Smith & Nephew , Europe's largest artificial hip and knee maker, missed third-quarter earnings expectations as its orthopaedics business was squeezed by an adverse sales mix and high costs not appropriate in subdued market conditions.

The company, which also has Endoscopy and Advanced Wound Management units, posted top-line growth of 10 percent, taking revenue to a better-than-expected $1.03 billion (643.14 million pounds).

Trading profit, however, fell 9 percent to $205 million, and adjusted earnings per share edged up by just 0.6 percent to 16.2 cents.

Chief Executive Olivier Bohuon said he was disappointed with the group's margin performance, with Orthopaedics overshadowing Endoscopy and Advanced Wound Management.

We are taking the steps necessary to reduce a cost base in Orthopaedics that is too high for on-going market conditions, he said.

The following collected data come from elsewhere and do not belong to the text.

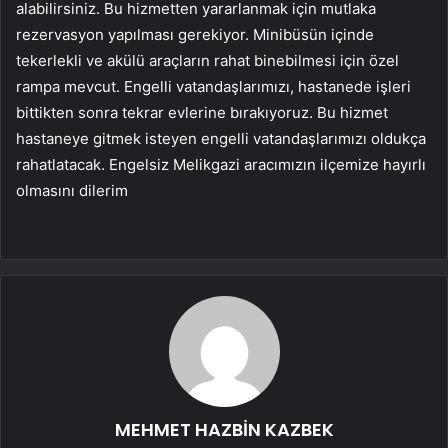
alabilirsiniz. Bu hizmetten yararlanmak için mutlaka
rezervasyon yapılması gerekiyor. Minibüsün içinde
tekerlekli ve akülü araçların rahat binebilmesi için özel
rampa mevcut. Engelli vatandaşlarımızı, hastanede işleri
bittikten sonra tekrar evlerine bırakıyoruz. Bu hizmet
hastaneye gitmek isteyen engelli vatandaşlarımızı oldukça
rahatlatacak. Engelsiz Melikgazi aracımızın ilçemize hayırlı
olmasını dilerim
MEHMET HAZBİN KAZBEK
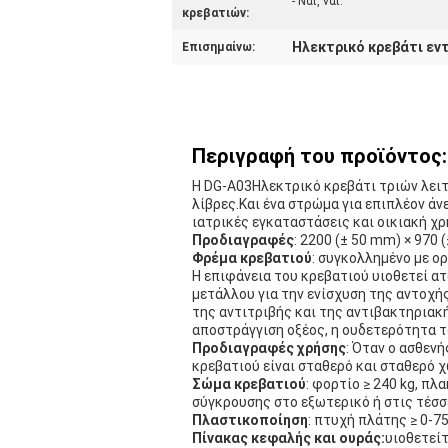
- Ναι, ναι.
κρεβατιών:
Ηλεκτρικό κρεβάτι εν
Επισημαίνω:
Περιγραφή του προϊόντος:
Η DG-A03
Ηλεκτρικό κρεβάτι τριών λει
λίβρες.Και ένα στρώμα για επιπλέον άν
ιατρικές εγκαταστάσεις και οικιακή χρ
Προδιαγραφές
: 2200 (± 50 mm) × 970
Φρέμα κρεβατιού
: συγκολλημένο με ο
Η επιφάνεια του κρεβατιού υιοθετεί α
μετάλλου για την ενίσχυση της αντοχή
της αντιτριβής και της αντιβακτηριακ
αποστράγγιση οξέος, η ουδετερότητα 
Προδιαγραφές χρήσης
: Όταν ο ασθεν
κρεβατιού είναι σταθερό και σταθερό 
Σώμα κρεβατιού
: φορτίο ≥ 240 kg, π
σύγκρουσης στο εξωτερικό ή στις τέσσ
Πλαστικοποίηση
: πτυχή πλάτης ≥ 0-7
Πίνακας κεφαλής και ουράς:
υιοθετείτ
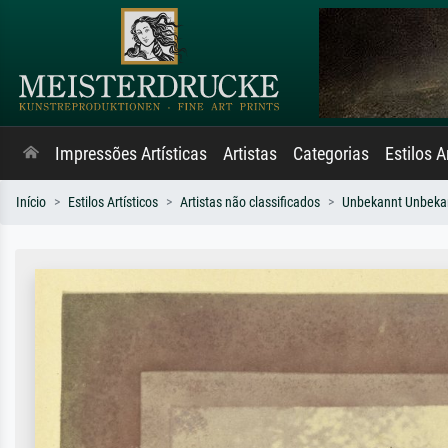
Impressões Artísticas
Artistas
Categorias
Estilos A
Início
Estilos Artísticos
Artistas não classificados
Unbekannt Unbeka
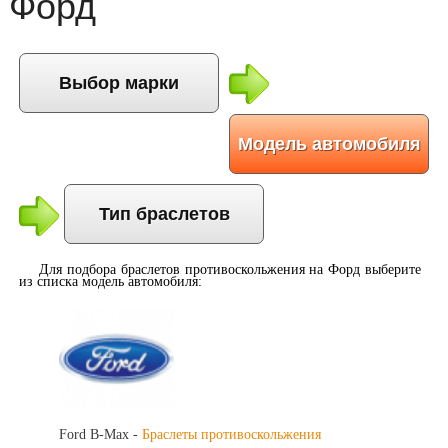
Форд
Выбор марки
Модель автомобиля
Тип браслетов
Для подбора
браслетов противоскольжения на Форд
выберите
из списка модель автомобиля:
Ford B-Max -
Браслеты противоскольжения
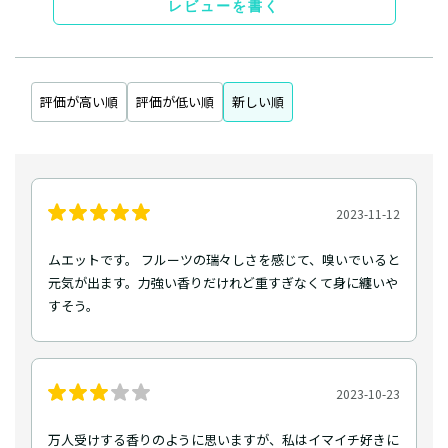
レビューを書く
評価が高い順
評価が低い順
新しい順
2023-11-12
ムエットです。 フルーツの瑞々しさを感じて、嗅いでいると
元気が出ます。力強い香りだけれど重すぎなくて身に纏いや
すそう。
2023-10-23
万人受けする香りのように思いますが、私はイマイチ好きに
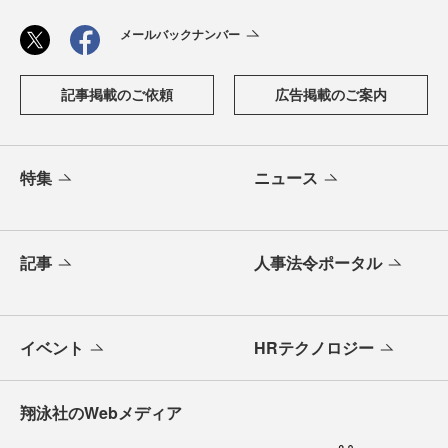
メールバックナンバー
記事掲載のご依頼
広告掲載のご案内
特集
ニュース
記事
人事法令ポータル
イベント
HRテクノロジー
翔泳社のWebメディア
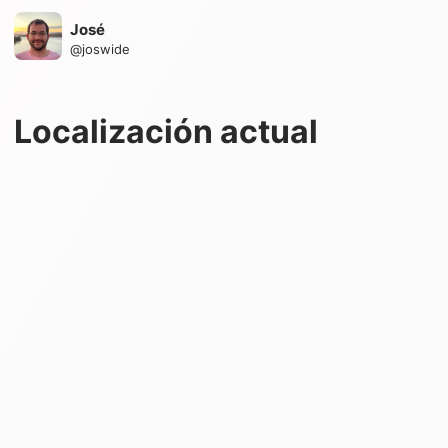
José
@
joswide
Localización actual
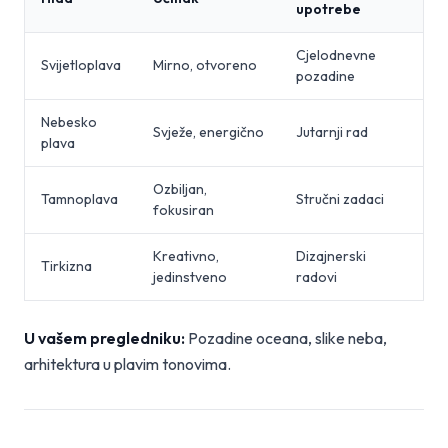
upotrebe
Cjelodnevne
Svijetloplava
Mirno, otvoreno
pozadine
Nebesko
Svježe, energično
Jutarnji rad
plava
Ozbiljan,
Tamnoplava
Stručni zadaci
fokusiran
Kreativno,
Dizajnerski
Tirkizna
jedinstveno
radovi
U vašem pregledniku:
Pozadine oceana, slike neba,
arhitektura u plavim tonovima.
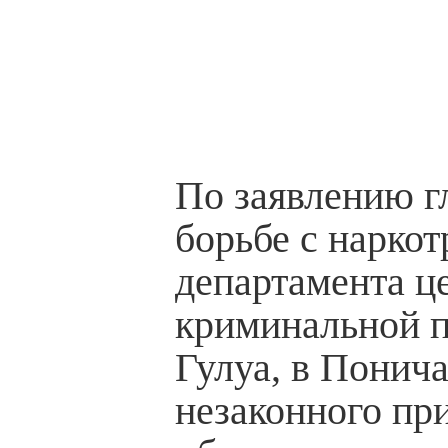
По заявлению г
борьбе с нарко
департамента ц
криминальной 
Гулуа, в Понича
незаконного пр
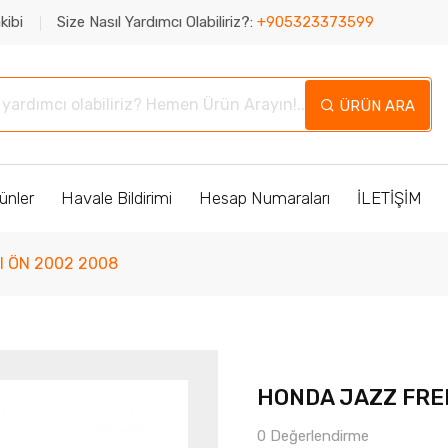
kibi
Size Nasıl Yardımcı Olabiliriz?:
+905323373599
ÜRÜN ARA
ünler
Havale Bildirimi
Hesap Numaraları
İLETİŞİM
 ÖN 2002 2008
HONDA JAZZ FREN
0 Değerlendirme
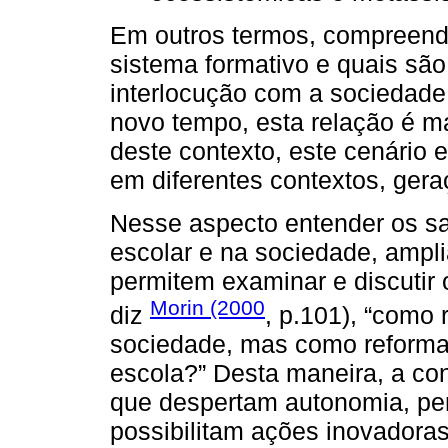
Em outros termos, compreende
sistema formativo e quais são
interlocução com a sociedade
novo tempo, esta relação é ma
deste contexto, este cenário e
em diferentes contextos, gera
Nesse aspecto entender os sa
escolar e na sociedade, amp
permitem examinar e discutir
Morin (2000
diz
, p.101), “como 
sociedade, mas como reforma
escola?” Desta maneira, a co
que despertam autonomia, pe
possibilitam ações inovadora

I expect to see material improvements from Q4 onwards and am confident that the Group will deliver a Q4 trading profit margin above 24 percent.

Its trading margin in the third quarter was 19.8 percent.

Smith & Nephew, along with its competitors, has been hit by low demand for hip and knee replacements as people put off elective procedures because of worries about job losses.

Last month, competitor Zimmer said third-quarter U.S. sales were flat, while growth in Europe and Asia was flattered by currency. It was the same story at Johnson & Johnson's DePuy unit, and Stryker reported continued softness in reconstructive markets.

Analysts expected Smith & Nephew to report revenue of $1.02 billion and earnings per share of $0.17, according to a Thomson Reuters I/B/E/S poll of eight brokers.